As a general rule, yes, I'm agree with your statement. A keris shouldn't be left rusted in the first place. But honestly, for me, there are time when a blade is better to leave with some old rust in it than loosing its original geometry/details, i.e. loosing jenggot/greneng or corroded edges. In that case I would use mechanical/abrasive method to push the rusted spot flat. Perhaps blade geometry is very important to me as how pamor or tangguh important to others.

Quote:
Originally Posted by A. G. Maisey
I agree that wax is perhaps preferable to oil for a blade with a smooth finish.
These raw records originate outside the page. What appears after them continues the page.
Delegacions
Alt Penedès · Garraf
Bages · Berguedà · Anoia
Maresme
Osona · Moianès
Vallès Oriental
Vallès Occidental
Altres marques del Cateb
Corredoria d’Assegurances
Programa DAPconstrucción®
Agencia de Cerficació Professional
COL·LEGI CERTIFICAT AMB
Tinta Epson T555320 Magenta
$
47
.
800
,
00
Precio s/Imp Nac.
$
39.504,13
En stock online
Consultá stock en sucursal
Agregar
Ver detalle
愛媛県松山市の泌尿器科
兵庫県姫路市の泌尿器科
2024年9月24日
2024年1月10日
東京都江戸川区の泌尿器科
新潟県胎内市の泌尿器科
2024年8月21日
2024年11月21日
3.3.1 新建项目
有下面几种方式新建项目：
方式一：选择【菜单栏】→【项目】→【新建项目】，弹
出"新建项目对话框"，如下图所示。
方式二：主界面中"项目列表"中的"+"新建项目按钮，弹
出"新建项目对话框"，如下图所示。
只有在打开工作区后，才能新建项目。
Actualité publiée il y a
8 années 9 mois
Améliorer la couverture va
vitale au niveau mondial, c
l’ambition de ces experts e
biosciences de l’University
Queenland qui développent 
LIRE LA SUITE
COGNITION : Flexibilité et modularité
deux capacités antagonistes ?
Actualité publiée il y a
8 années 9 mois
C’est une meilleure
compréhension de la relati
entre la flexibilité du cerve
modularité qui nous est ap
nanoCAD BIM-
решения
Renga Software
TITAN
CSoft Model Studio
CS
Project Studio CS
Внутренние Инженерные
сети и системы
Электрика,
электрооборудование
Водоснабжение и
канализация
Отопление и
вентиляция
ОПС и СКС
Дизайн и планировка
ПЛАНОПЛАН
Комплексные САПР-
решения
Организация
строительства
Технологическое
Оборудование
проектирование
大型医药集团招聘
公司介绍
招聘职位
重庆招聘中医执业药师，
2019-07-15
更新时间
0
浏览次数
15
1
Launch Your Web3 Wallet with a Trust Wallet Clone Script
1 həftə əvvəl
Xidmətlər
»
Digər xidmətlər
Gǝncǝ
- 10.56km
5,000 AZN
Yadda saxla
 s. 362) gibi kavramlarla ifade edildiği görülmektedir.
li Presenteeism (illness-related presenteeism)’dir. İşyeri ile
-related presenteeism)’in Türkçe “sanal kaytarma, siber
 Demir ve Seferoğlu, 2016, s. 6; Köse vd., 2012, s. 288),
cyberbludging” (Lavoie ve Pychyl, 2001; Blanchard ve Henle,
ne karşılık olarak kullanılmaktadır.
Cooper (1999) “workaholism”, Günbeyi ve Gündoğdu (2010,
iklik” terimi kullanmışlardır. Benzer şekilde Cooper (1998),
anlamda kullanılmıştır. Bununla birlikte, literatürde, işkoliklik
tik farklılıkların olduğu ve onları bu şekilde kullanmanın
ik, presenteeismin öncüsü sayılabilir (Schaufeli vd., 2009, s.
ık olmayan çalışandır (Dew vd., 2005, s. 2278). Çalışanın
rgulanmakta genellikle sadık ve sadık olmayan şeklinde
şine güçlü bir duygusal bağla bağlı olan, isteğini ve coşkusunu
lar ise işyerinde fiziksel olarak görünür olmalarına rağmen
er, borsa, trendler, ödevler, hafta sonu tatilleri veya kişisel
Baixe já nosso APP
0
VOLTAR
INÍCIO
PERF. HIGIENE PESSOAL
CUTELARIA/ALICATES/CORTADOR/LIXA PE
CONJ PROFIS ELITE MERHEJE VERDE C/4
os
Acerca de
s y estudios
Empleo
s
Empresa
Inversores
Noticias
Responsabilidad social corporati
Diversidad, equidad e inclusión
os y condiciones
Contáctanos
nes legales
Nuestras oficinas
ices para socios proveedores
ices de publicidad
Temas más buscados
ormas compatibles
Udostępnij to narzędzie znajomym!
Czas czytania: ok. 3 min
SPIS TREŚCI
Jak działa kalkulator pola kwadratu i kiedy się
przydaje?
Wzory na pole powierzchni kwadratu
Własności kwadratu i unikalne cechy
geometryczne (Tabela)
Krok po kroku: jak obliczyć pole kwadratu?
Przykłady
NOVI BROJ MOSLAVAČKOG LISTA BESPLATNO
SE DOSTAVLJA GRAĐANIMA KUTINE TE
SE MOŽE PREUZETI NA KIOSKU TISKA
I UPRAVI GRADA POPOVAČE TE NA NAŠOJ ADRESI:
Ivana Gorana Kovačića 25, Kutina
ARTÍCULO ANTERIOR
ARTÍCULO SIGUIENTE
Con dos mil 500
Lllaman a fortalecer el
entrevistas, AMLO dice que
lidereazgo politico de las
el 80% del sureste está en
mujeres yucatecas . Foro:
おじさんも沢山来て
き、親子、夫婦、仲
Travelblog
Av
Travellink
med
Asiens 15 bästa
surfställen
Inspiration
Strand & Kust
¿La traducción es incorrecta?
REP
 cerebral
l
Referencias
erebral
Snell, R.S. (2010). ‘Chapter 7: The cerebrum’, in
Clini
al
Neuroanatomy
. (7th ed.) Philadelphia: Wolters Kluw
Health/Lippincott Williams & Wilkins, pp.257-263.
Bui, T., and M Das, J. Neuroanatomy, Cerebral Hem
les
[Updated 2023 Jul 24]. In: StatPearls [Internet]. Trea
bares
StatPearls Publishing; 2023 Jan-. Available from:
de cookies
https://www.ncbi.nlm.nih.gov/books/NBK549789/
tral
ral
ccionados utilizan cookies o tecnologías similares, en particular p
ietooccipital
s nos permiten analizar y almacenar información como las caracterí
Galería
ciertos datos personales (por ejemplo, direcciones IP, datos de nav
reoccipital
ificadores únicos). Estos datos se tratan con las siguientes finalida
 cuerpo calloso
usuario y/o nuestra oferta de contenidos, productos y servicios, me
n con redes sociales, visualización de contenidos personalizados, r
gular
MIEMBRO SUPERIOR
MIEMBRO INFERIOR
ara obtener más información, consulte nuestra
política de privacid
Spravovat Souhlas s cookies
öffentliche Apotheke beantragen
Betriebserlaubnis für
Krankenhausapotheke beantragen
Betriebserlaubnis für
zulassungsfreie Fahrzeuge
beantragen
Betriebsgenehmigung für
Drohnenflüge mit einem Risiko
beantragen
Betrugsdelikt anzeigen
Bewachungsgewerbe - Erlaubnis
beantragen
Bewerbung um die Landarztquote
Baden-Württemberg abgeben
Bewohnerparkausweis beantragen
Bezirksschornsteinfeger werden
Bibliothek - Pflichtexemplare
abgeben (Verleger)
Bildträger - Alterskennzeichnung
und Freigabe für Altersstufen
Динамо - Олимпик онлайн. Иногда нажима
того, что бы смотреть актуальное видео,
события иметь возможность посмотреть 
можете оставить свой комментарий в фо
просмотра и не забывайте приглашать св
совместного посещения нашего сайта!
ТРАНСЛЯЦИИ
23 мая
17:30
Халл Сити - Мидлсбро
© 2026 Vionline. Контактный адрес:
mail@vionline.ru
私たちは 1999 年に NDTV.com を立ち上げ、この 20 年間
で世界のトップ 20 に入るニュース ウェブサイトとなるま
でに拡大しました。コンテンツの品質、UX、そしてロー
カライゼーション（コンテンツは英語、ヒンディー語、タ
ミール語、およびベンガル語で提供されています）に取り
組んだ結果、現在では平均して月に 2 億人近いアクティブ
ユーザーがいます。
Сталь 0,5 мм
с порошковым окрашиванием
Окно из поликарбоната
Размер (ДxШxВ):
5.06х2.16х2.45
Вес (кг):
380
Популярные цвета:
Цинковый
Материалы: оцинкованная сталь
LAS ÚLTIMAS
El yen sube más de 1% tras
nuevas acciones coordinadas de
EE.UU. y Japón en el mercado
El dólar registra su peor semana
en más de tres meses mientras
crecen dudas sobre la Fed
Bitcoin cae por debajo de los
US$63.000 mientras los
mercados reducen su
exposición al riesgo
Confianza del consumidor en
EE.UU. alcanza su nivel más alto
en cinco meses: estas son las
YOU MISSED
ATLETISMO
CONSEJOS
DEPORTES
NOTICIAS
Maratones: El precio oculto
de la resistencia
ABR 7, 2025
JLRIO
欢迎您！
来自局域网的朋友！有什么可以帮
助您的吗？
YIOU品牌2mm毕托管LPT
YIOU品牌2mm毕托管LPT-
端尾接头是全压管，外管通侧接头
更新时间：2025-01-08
For modern custom knives I would always opt for wax, but for most blades from SE Asia, where the surface often has a high degree of topographic relief, weld imperfections, erosion, & etc, I don't really think that wax is a viable option.
Alan we are not speaking about Grinling Gibbons carvings. In that case I would use different brush to apply and buff.

Quote:
Originally Posted by A. G. Maisey
The horn hilted blade bears many features that would permit it to be classified as Surakarta, however, it is impossible to give it this classification from a photograph, bearing in mind the long term association of Palembang with Central Jawa, it is more likely that this keris is a Palembang copy of a Surakarta keris.
Thank you for your opinion. The geometry reminds of a classical Javanese blade indeed as if when it come with pamor I would think it is a Javanese trade blade. It would be interesting to hear if other members have different view.

Quote:
Originally Posted by sirek
Hello Jean,
If pineapple juice does not work because the rust is too thick ,I move on to electrolytic derusting using:
- any battery charger in the 4 amp to 20 amp range will work. (The lower the current, the longer it will take to get the job done)
Connect the Negative lead to the part that you want derusted!!!
-for the solution: About a tablespoon of household / washing soda to a gallon of water. (Fine bubbles will rise from the object when cleaning is in progress)
-after some hours scrub with Scotch Brite , rust scale is loosened and can be easily removed. Un-rusted metal is not affected in any way.


http://www.vikingsword.com/vb/showth...cleaning+blade
Thank you Sirek.

Haven't done that for a while Jean, but I post example on this thread
I may add that less water (I use hot water to start with) and more sacrificial metal surrounding the object being clean seems to speed up the process as well.

The left over carbon on tiny crevices can be clean easily with soft wire brush or with acid if required to minimize the acid corroding good metal (as in acid soaking).

On a ganja iras blade it is perfectly safe, but on regular blade especially one with a bad fit/corroded pesi/omah-omahan pesi, the risk of splitting joint is present, but I can't confirm this could happen.